WORK REQUIRED:
Print exactly what the entries say, line by line, from the first line down to the one with "staining of colorectal", inclusive.

----------

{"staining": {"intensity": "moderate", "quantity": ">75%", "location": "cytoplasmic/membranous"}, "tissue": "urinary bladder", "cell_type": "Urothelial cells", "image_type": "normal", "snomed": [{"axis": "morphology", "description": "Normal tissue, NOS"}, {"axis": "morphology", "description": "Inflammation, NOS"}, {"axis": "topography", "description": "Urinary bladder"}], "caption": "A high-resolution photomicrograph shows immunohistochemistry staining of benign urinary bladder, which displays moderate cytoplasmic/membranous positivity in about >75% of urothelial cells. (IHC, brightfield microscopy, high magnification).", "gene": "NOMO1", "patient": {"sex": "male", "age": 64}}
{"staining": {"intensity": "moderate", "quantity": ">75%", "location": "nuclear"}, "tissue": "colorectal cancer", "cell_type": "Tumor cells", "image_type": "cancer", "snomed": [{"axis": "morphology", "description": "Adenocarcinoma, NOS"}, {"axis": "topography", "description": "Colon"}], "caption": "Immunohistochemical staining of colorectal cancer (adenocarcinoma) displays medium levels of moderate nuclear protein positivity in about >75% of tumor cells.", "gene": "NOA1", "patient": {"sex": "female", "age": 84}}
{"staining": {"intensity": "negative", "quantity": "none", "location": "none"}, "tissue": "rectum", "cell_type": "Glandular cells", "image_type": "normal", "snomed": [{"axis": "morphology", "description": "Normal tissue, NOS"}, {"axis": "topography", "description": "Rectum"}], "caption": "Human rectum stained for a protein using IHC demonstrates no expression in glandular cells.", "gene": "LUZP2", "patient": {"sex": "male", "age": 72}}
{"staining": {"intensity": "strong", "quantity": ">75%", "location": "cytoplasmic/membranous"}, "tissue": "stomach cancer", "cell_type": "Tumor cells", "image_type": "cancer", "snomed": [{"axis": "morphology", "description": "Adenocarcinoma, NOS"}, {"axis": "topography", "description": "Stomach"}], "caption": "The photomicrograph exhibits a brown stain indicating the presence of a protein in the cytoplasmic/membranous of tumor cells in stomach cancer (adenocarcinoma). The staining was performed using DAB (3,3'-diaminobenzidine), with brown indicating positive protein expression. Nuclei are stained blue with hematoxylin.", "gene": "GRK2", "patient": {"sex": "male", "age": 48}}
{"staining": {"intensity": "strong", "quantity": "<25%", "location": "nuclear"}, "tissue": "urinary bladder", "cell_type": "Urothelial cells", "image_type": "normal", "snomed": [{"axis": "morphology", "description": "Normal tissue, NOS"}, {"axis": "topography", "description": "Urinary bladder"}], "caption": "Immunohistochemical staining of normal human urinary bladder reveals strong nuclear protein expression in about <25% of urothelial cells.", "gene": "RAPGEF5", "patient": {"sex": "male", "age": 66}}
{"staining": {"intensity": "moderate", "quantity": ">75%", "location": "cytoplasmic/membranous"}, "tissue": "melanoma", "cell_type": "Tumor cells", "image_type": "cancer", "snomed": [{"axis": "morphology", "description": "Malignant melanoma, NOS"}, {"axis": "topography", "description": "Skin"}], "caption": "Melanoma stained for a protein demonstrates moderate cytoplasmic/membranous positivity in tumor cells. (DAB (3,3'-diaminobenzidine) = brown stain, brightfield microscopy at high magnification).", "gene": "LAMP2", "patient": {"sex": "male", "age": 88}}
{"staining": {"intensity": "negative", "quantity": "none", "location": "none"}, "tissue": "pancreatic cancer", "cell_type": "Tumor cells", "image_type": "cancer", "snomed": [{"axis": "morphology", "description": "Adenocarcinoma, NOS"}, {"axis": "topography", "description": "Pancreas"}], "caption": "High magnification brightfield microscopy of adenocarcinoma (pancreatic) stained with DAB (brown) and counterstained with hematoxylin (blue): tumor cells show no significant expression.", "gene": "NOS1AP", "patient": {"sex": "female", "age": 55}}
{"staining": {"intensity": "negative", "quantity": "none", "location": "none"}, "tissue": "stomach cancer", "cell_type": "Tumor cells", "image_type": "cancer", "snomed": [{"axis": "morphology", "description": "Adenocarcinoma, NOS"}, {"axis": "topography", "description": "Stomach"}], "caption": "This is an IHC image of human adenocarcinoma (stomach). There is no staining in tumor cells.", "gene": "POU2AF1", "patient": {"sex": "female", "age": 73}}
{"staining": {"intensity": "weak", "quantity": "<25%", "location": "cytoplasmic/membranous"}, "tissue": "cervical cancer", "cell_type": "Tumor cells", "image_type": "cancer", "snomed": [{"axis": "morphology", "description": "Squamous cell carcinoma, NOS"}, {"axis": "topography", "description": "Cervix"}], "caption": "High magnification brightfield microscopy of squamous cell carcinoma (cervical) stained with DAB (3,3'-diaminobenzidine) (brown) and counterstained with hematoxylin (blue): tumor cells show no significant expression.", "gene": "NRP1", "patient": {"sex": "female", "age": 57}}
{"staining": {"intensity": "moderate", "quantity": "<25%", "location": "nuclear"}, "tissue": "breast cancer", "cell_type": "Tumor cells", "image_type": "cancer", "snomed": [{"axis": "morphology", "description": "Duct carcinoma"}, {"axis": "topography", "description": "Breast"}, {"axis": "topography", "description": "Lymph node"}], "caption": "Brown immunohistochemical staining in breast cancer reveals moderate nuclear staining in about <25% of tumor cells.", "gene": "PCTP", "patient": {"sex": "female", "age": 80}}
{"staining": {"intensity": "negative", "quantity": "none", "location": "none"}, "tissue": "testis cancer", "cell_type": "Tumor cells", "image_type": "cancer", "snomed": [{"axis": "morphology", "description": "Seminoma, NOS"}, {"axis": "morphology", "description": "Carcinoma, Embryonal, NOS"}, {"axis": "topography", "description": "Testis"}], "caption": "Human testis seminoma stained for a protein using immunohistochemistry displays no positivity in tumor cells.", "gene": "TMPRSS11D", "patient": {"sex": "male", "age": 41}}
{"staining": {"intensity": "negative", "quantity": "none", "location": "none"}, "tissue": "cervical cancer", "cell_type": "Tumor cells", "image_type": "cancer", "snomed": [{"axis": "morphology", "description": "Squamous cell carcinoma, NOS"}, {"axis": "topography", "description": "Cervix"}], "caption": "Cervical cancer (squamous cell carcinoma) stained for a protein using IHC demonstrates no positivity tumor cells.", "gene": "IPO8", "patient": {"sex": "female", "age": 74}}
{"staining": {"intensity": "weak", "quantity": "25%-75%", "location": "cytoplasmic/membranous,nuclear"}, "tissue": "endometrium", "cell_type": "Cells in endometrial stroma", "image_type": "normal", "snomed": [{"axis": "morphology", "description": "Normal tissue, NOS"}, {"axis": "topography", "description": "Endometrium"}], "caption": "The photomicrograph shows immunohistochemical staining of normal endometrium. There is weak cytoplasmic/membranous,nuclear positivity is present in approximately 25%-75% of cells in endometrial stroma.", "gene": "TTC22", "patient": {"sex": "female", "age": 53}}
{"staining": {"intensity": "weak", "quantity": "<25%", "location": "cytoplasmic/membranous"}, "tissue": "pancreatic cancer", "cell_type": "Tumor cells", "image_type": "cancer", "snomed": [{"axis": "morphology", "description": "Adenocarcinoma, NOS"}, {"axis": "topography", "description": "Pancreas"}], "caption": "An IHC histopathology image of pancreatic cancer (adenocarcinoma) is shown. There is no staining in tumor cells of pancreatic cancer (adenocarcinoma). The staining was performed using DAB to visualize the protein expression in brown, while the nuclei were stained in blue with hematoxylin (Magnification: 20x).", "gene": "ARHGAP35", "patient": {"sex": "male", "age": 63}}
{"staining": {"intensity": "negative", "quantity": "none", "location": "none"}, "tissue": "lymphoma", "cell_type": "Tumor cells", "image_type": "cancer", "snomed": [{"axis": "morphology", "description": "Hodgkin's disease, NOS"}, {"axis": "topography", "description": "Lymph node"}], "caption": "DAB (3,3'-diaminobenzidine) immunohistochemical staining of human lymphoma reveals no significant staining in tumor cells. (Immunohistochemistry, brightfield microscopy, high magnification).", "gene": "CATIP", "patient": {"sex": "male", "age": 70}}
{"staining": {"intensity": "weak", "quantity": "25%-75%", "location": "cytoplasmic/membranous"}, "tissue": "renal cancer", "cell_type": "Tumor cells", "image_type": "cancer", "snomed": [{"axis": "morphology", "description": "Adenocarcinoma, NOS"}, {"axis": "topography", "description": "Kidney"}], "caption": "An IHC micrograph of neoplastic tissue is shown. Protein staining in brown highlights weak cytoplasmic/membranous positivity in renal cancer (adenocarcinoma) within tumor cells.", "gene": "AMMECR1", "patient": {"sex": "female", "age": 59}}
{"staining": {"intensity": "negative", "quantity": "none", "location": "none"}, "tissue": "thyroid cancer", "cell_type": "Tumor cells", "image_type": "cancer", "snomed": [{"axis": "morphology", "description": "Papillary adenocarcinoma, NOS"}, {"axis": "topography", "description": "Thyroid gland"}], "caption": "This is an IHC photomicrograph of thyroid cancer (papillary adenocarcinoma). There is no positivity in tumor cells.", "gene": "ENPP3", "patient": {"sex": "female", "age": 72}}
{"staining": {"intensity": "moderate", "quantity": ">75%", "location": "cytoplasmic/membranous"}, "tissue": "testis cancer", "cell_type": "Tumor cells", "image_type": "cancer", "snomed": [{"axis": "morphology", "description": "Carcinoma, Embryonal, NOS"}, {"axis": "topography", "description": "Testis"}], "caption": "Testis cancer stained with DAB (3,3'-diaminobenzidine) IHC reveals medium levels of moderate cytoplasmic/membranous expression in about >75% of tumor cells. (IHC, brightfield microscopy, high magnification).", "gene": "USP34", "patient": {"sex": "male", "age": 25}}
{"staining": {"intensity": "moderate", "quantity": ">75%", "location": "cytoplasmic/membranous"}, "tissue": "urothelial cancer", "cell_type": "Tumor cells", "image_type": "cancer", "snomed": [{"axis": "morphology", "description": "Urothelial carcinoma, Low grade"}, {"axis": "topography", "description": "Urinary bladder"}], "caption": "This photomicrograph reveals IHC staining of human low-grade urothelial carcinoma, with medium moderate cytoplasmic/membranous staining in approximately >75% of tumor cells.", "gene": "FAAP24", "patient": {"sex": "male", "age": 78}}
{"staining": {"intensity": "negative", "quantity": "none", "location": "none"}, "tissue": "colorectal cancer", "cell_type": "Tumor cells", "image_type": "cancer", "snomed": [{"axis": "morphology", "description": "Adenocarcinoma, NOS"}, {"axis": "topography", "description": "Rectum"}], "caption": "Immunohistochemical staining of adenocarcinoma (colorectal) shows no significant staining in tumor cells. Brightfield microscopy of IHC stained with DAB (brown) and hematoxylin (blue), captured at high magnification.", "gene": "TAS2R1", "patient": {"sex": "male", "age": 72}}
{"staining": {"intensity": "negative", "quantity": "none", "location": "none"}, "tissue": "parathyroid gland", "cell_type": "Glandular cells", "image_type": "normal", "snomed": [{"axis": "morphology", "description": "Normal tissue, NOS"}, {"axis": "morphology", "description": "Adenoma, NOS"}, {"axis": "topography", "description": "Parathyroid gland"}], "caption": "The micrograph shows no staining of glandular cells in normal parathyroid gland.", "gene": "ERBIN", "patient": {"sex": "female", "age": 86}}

----------

COMPLETED EXERCISE:
{"staining": {"intensity": "moderate", "quantity": ">75%", "location": "cytoplasmic/membranous"}, "tissue": "urinary bladder", "cell_type": "Urothelial cells", "image_type": "normal", "snomed": [{"axis": "morphology", "description": "Normal tissue, NOS"}, {"axis": "morphology", "description": "Inflammation, NOS"}, {"axis": "topography", "description": "Urinary bladder"}], "caption": "A high-resolution photomicrograph shows immunohistochemistry staining of benign urinary bladder, which displays moderate cytoplasmic/membranous positivity in about >75% of urothelial cells. (IHC, brightfield microscopy, high magnification).", "gene": "NOMO1", "patient": {"sex": "male", "age": 64}}
{"staining": {"intensity": "moderate", "quantity": ">75%", "location": "nuclear"}, "tissue": "colorectal cancer", "cell_type": "Tumor cells", "image_type": "cancer", "snomed": [{"axis": "morphology", "description": "Adenocarcinoma, NOS"}, {"axis": "topography", "description": "Colon"}], "caption": "Immunohistochemical staining of colorectal cancer (adenocarcinoma) displays medium levels of moderate nuclear protein positivity in about >75% of tumor cells.", "gene": "NOA1", "patient": {"sex": "female", "age": 84}}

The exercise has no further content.